*WHAT YOU ARE ASKED TO DO*
Identify each line in the data below that contains the word "Maipú" and copy those lines.

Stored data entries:
#####

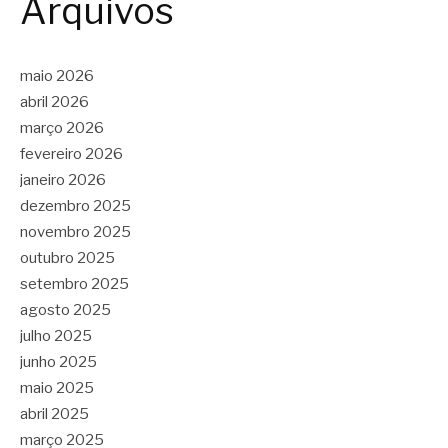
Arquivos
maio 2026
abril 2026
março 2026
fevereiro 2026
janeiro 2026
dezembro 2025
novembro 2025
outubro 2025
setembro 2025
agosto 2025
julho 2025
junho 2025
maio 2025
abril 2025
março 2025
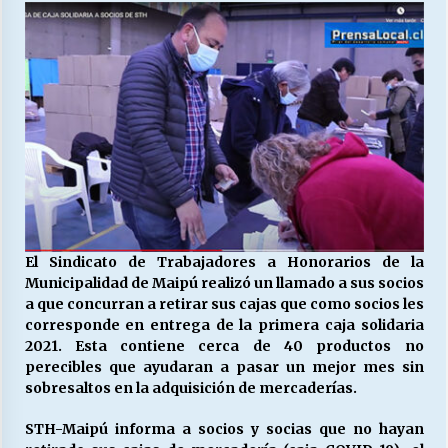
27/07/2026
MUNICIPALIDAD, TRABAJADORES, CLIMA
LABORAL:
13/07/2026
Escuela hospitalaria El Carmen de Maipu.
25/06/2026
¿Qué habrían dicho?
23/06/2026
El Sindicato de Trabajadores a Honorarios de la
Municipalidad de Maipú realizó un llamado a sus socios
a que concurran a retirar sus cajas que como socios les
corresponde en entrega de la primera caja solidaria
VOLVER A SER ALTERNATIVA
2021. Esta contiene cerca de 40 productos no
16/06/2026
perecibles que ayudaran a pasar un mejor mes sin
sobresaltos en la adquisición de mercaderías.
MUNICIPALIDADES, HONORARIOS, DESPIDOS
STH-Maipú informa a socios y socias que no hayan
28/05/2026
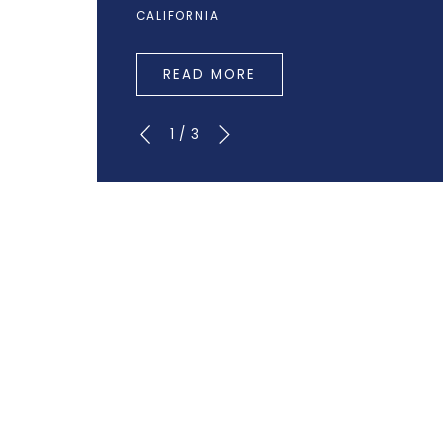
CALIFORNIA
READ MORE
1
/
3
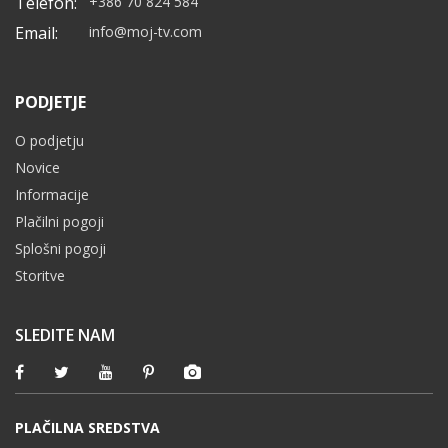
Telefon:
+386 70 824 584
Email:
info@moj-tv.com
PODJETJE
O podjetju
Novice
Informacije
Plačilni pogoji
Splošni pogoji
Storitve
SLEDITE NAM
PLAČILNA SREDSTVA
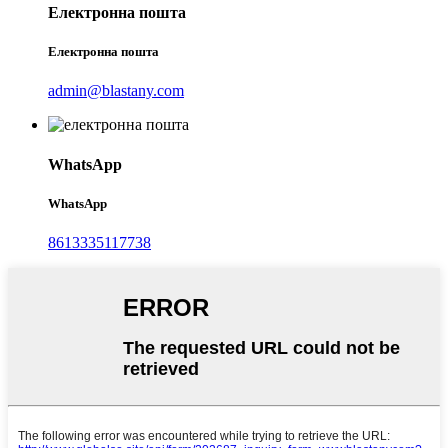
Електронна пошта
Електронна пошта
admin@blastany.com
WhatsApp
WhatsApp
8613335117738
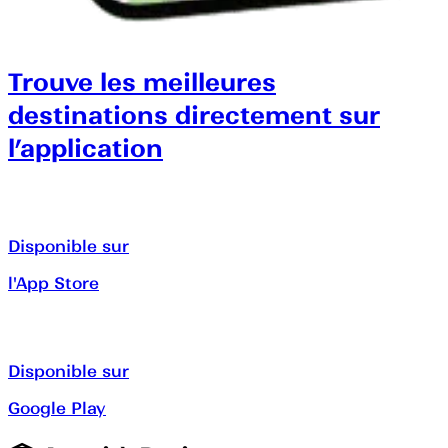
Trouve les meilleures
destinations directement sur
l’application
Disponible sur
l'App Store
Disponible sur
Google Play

#####

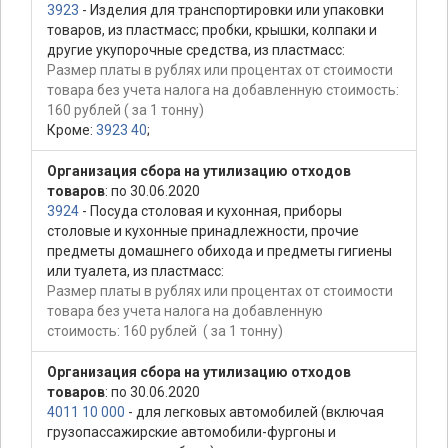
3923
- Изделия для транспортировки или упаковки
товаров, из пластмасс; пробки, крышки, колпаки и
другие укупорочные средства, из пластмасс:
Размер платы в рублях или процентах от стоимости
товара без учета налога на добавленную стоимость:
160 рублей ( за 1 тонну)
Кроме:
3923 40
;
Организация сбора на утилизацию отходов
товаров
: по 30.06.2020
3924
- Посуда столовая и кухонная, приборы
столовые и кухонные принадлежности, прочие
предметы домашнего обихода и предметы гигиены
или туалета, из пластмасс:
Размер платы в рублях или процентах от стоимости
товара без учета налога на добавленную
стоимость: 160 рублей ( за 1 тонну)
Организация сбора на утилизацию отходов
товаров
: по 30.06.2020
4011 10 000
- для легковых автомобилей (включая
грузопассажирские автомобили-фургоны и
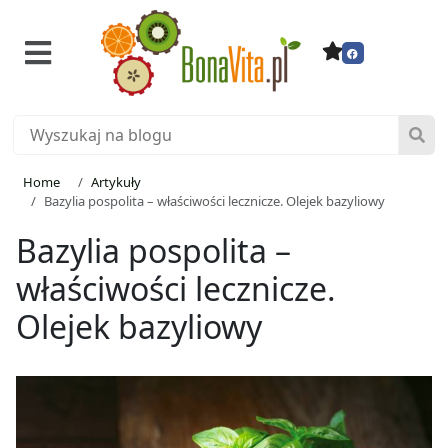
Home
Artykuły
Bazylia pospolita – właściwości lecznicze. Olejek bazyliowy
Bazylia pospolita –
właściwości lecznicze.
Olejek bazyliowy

#####

*TASK SOLUTION*
Municipalidad de Maipú realizó un llamado a sus socios
STH-Maipú informa a socios y socias que no hayan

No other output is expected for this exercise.